The malicious email used for the attack did not contain any phishing links or malware attachments. The attack utilized a new technique known as LLM Scope Violation, which manipulates the internal large language model to set up an AI agent for malicious actions.

A similar approach could be used to compromise other chatbots and AI agents in the future. Because it targets fundamental design flaws in how these systems manage context and data access, even advanced platforms can be vulnerable.

Aim Security discovered the flaw in January and immediately reported it to the Microsoft Response Center. However, it took the company almost five months to resolve the issue, which Adir Gruss, co-founder and CTO, says is extremely long.

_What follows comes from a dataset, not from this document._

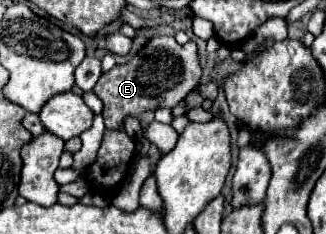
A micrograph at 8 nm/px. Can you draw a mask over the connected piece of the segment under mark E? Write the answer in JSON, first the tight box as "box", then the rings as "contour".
{"box":[93,35,201,129],"contour":[[[159,35],[149,39],[127,63],[113,67],[109,73],[103,73],[93,93],[101,97],[105,109],[103,119],[107,129],[123,129],[125,117],[139,117],[145,111],[157,111],[159,107],[173,109],[179,105],[201,79],[201,61],[199,47],[195,41],[179,45],[175,37]]]}

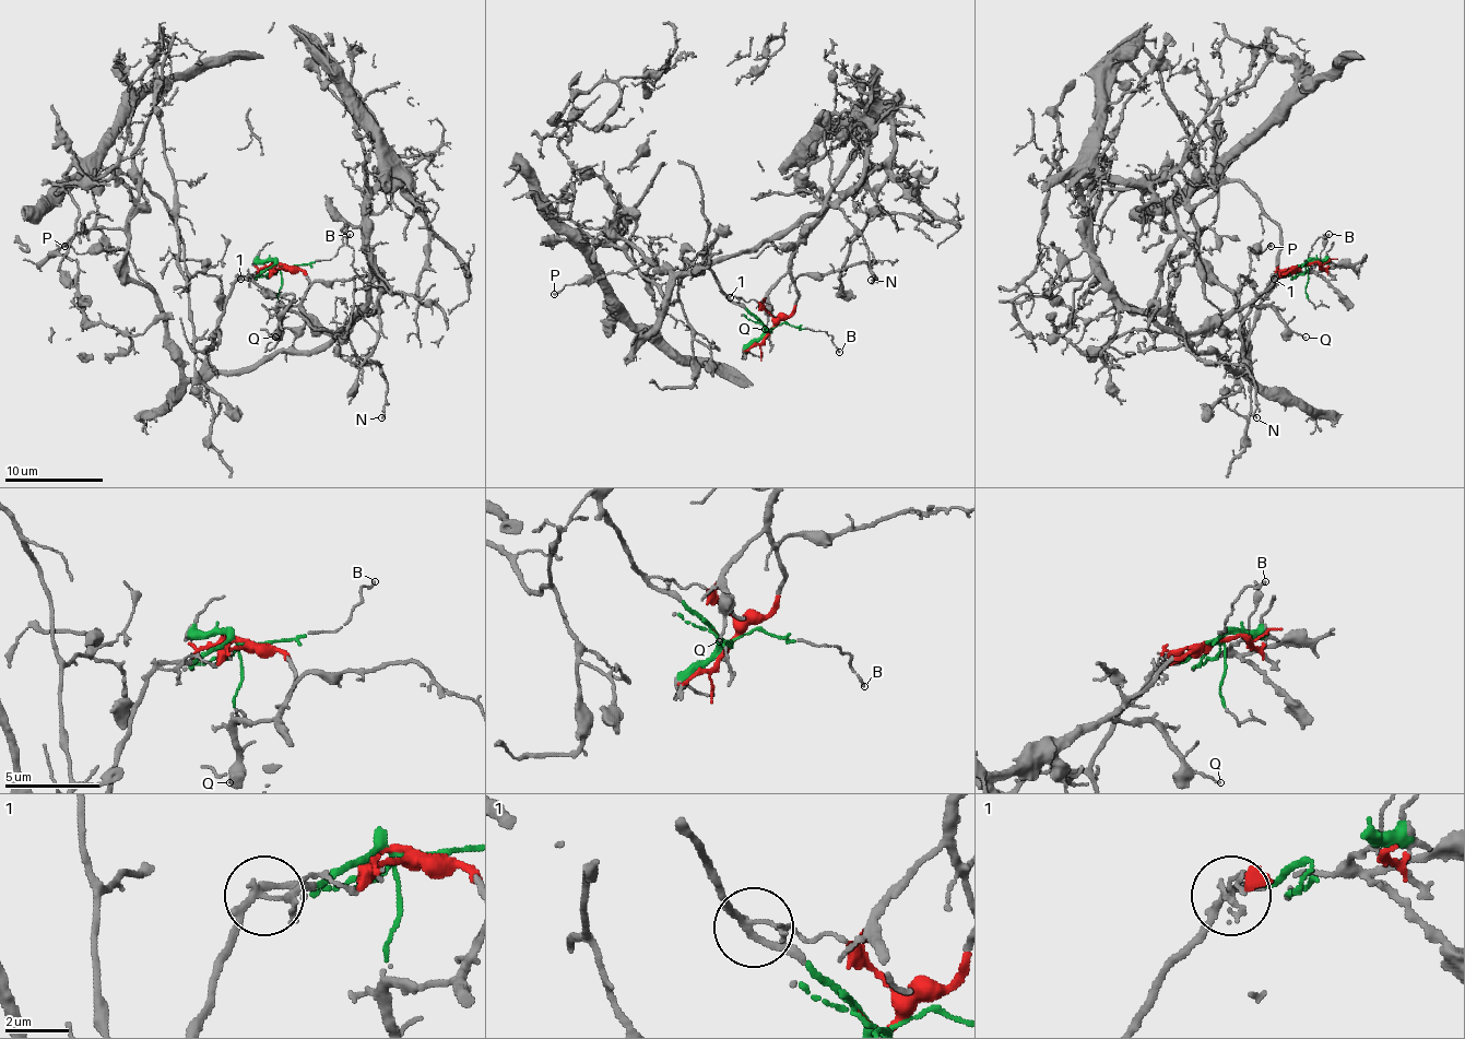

Microsoft had a fix ready by April, but its release was delayed after engineers discovered additional vulnerabilities in May. Initially, the company tried to contain EchoLeak by blocking its paths through the affected programs, but these efforts failed due to the unpredictable behavior of artificial intelligence and the huge scope for possible attacks.

Microsoft issued a statement thanking Aim Security for responsibly disclosing the issue and confirming that it has been fully resolved. The fix has been automatically applied to all affected products and does not require any action from end users.